You can find just about anything at Wal-Mart, and that apparently includes large, semiaquatic rodents. Louisiana resident Rebecca White was shopping at one of the retail chain’s locations in 2008 when she claims that a wild nutria, a beaver-like creature originally native to South America, “suddenly and without warning” came charging toward her. While attempting to shield herself from the animal, White purportedly pulled her loaded shopping cart over her foot, breaking two bones and damaging nerves.
It appears that the University of New Mexico School of Law may be training its students too well. One of those aspiring attorneys sued the school after a classroom chair in which she was sitting allegedly collapsed, leaving her with serious injuries. Jennifer McCabe was assigned a UNM 56 “Think Chair” on her first day of classes last August.
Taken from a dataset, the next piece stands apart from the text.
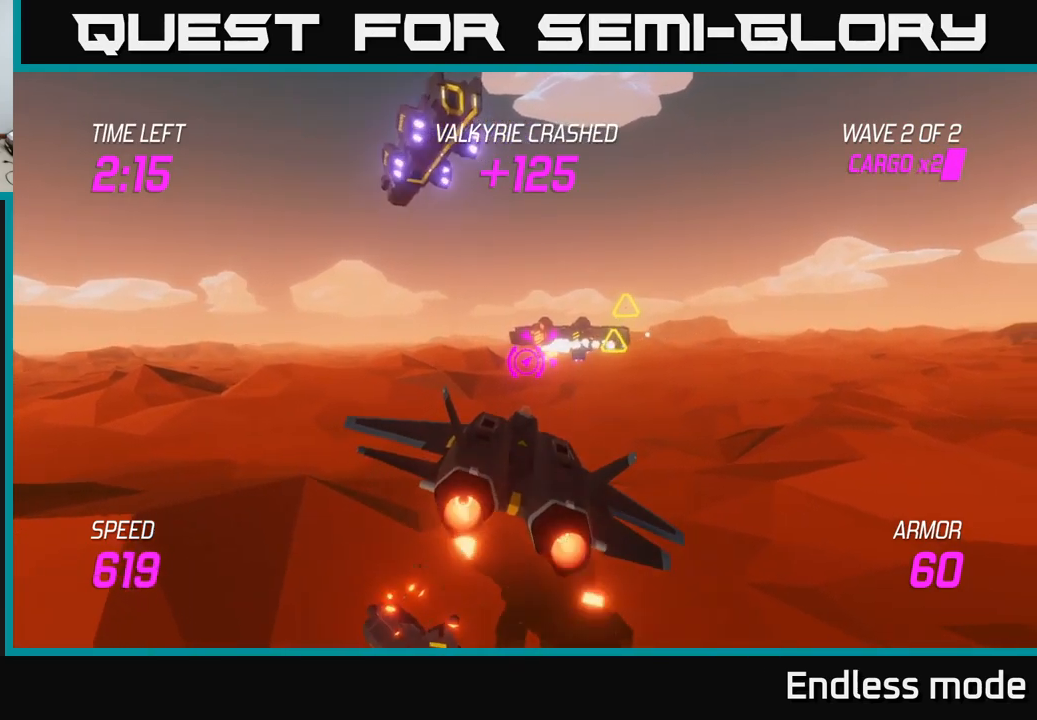
{"buttons": ["L2", "R2"], "left_stick": "center", "right_stick": "center", "events": [[50, "R2", "down"], [150, "R2", "up"], [233, "R2", "down"], [333, "left_stick", "right"], [350, "R2", "up"], [433, "R2", "down"], [467, "left_stick", "center"]]}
Just four days later, however, the chair’s back rest reportedly separated from its body when McCabe leaned back in it, and she hurt herself “as a result of the jerking movements” she used to keep herself from falling.
On Feb. 2, famed animal prognosticator Punxsutawney Phil predicted that spring would come early this year. But more than six weeks later, many Ohio residents were still suffering through low temperatures and lingering snowstorms, leading one state prosecutor to lodge a complaint against the famed groundhog. Mike Gmoser indicted Phil for fraud, claiming that he “did purposely, and with prior calculation and design, cause the people to believe that Spring would come early.”
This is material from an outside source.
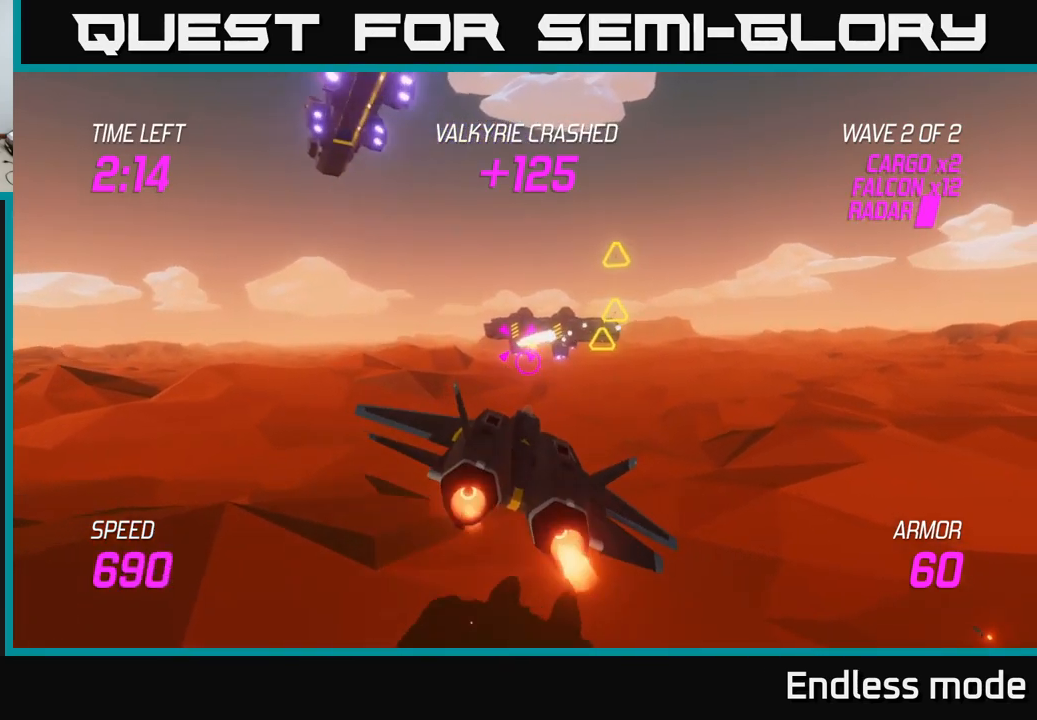
{"buttons": [], "left_stick": "right", "right_stick": "center", "events": [[33, "R2", "up"], [150, "left_stick", "left"], [183, "L2", "up"], [350, "L2", "down"], [383, "left_stick", "center"], [450, "left_stick", "right"], [467, "L2", "up"]]}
Many people would need a stiff drink if they were faced with a costly lawsuit. But for Pennsylvania man John Saunders, it was a stiff drink that landed him in legal trouble in the first place. Saunders, the former live-in caretaker at the J.P. Brennan mansion near Pittsburgh, Pa., is accused of drinking more than $102,000 worth of century-old whiskey from the house’s collections.
Nothing wakes you up like a good cup of coffee—unless it’s coffee with cockroaches inside. That’s what three Illinois residents allegedly found when they went looking for a caffeine fix at a college vending machine. Bobbi Smith, a student at Joliet Junior College (JJC) in suburban Chicago, along with JJC employees Gary Broyles and Richard Anderson, claim that they purchased the coffee from an on-campus machine run by Hometown Suburban Vending, and drank part of the beverage before discovering the insects inside.